GREENVILLE, SC (FOX Carolina) – The South Carolina Supreme Court has decided two measures imposed by Greenville County Council for road maintenance and upgrading public safety telecommunications are unconstitutional.
The Council enacted the two ordinances in 2017.
The road maintenance fee charged car owners $25 a year to the Greenville County Tax Collector. That fee was originally $15 in 1993 but was increased because the $15 fee was “insufficient to keep up with increased costs of maintenance,” according to the Greenville County Council.
The telecommunications fee was enacted “for the lease, purchase or maintenance of County-wide public safety telecommunications network infrastructure and network components” and relative costs. The ordinance requires that every owner of property in Greenville County to pay $14.95 a year for 10 years to the Greenville County Tax Collector.
The Council said this fee was imposed to “move all county-wide public safety telecommunications to a single network platform” and to “promote the safety of life and property in Greenville County by providing much needed modernization of current public safety telecommunications infrastructure.”
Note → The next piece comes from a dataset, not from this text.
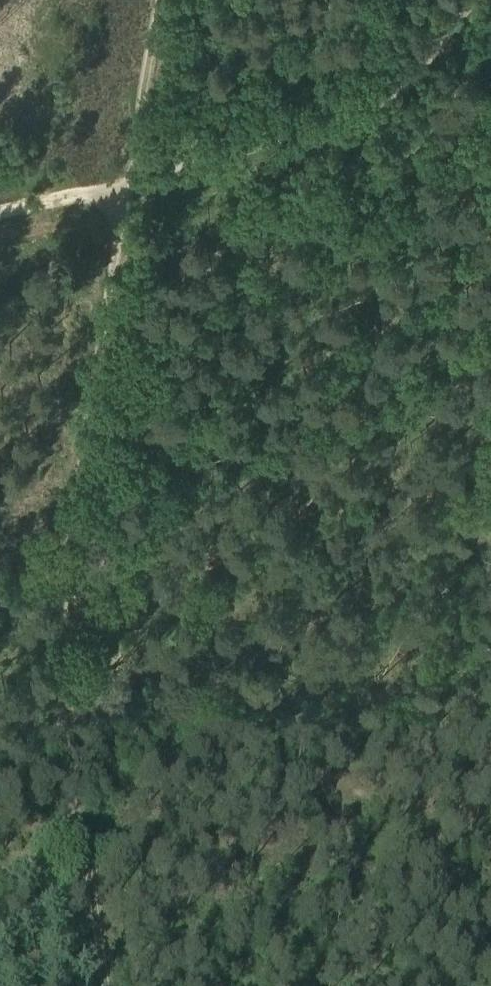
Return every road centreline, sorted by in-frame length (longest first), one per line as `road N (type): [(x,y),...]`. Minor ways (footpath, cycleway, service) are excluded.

State representatives Mike Burns, Gary Smith and Dwight Loftis from Greenville County challenged the ordinances in several areas, including their claim that the ordinances impose a tax and not a permissible fee.
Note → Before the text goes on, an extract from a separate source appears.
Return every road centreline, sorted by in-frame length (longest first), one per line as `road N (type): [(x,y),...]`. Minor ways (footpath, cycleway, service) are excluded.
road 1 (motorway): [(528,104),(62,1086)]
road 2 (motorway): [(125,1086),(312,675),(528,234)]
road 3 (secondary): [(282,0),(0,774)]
The Court then decided that neither ordinance imposes a value-based property tax and said that the South Carolina General Assembly hasn’t authorized Greenville County to impose any other new taxes.
The Court said this means that unless the charges in the ordinance are “uniform service charges” or a “service or user fee,” the charges are invalid under state law.
The Court also cited a 1992 ruling called Brown v. City of Horry, which states:
• Under Brown, a fee is valid as a uniform service charge if the revenue generated is used to the benefit of the payers, even if the general public also benefits, the revenue generated is used only for the specific improvement contemplated, the revenue generated by the fee does not exceed the cost of the improvement and the fee is uniformly imposed on all the payers.
Greenville County argued that the road maintenance fee meets the requirement of a “government service program… that benefits the payer in some manner different from the members of the general public” because “the funds collected are ‘specifically allocated for road maintenance,” which the Court approved in the Brown case.
However, the Court said the fact that the funds are allocated for road maintenance doesn’t mean drivers who pay the fee benefit anything by paying that fee.
Greenville County also argued that the telecommunications fee would “enhance real property values.”
However, the Court said when the County enacted the ordinance, it didn’t address the question if whether an improved telecommunications system enhances property vales and that the County only provided speculative evidence that it would enhance the property values.
The Court then concluded the two different fees are taxes. They also went on to say state law doesn’t allow local government from “imposing taxes unless they are value-based property taxes or are specifically authorized by the general assembly.”